§ Given records:
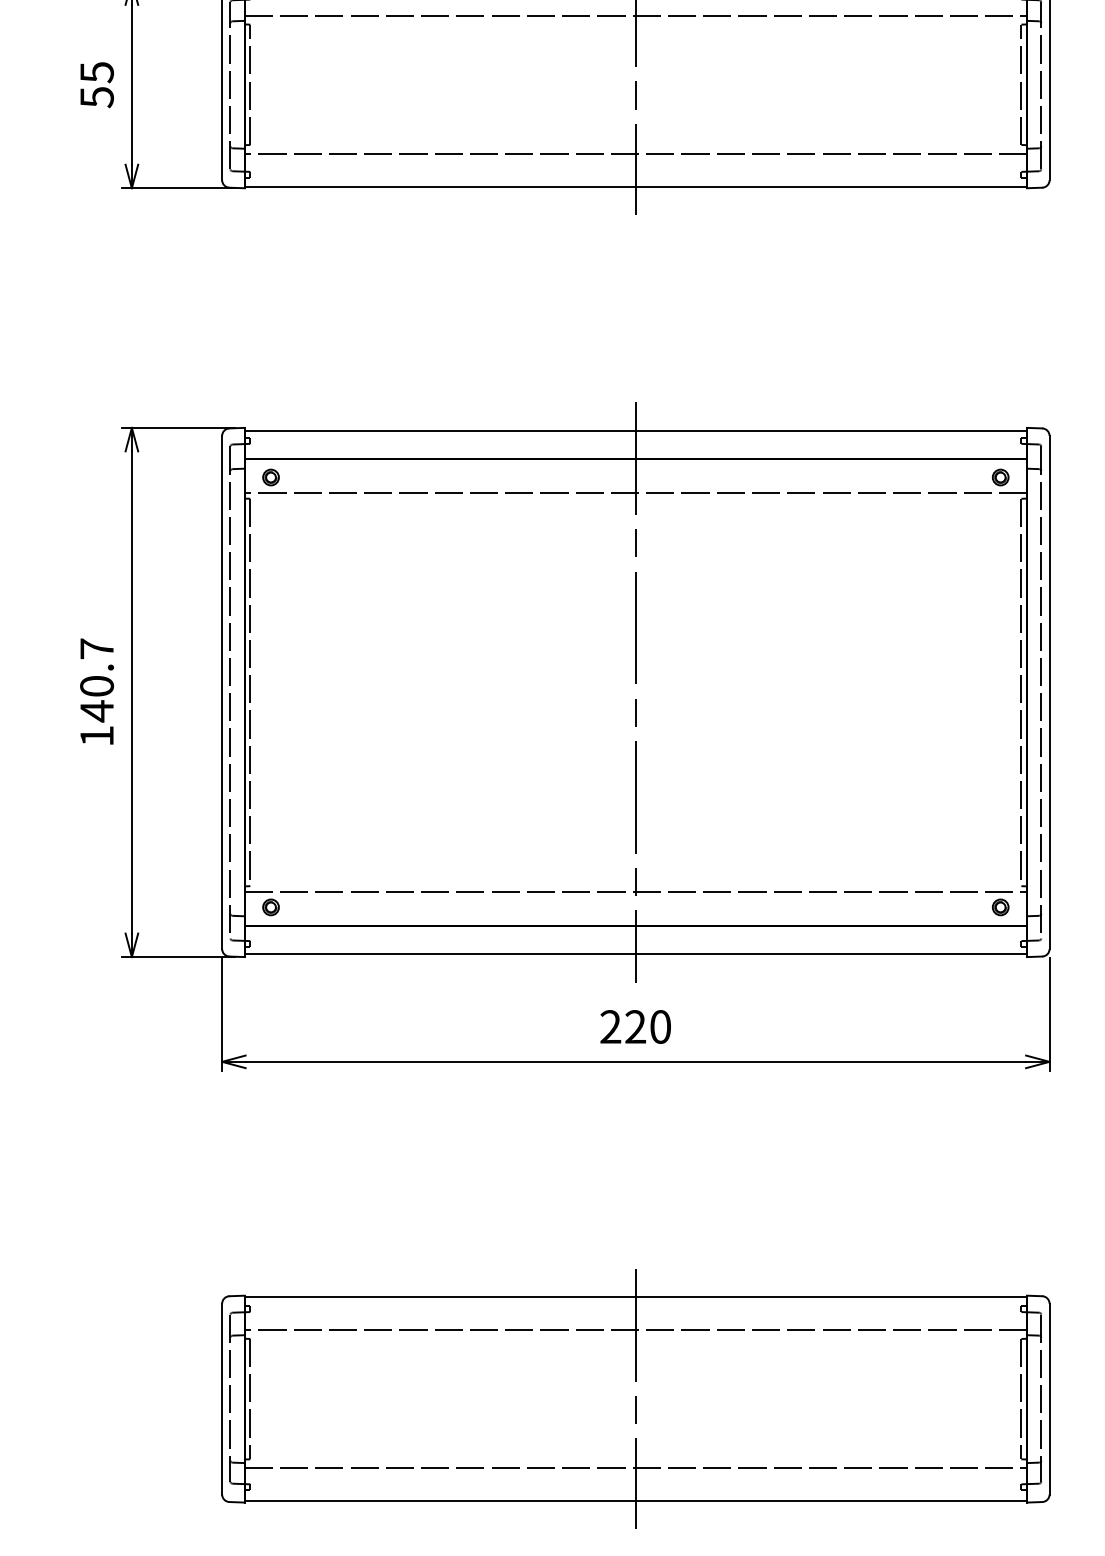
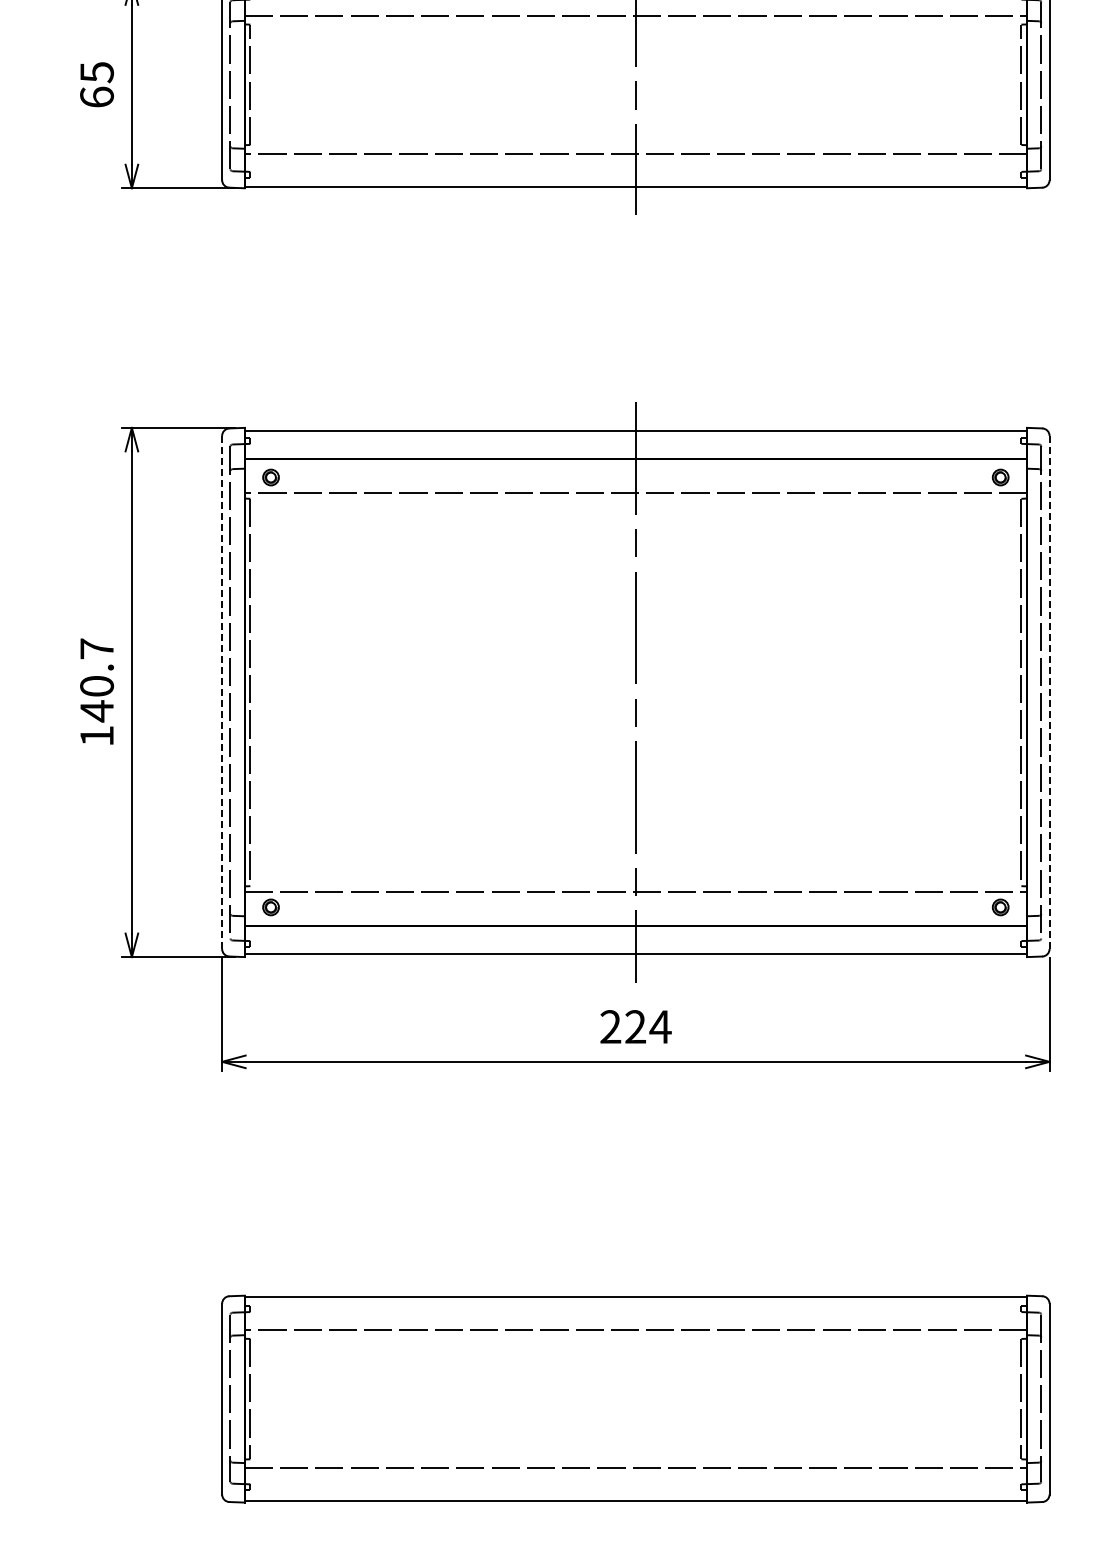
text at (96, 97): 55 -> 65
line at (222, 692): solid -> dashed
line at (1049, 692): solid -> dashed
text at (660, 1026): 220 -> 224
line at (635, 1398): present -> none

§ The problem:
Quote the lines above word for word, leaving out the two picture lines.

§ Result below:
text at (96, 97): 55 -> 65
line at (222, 692): solid -> dashed
line at (1049, 692): solid -> dashed
text at (660, 1026): 220 -> 224
line at (635, 1398): present -> none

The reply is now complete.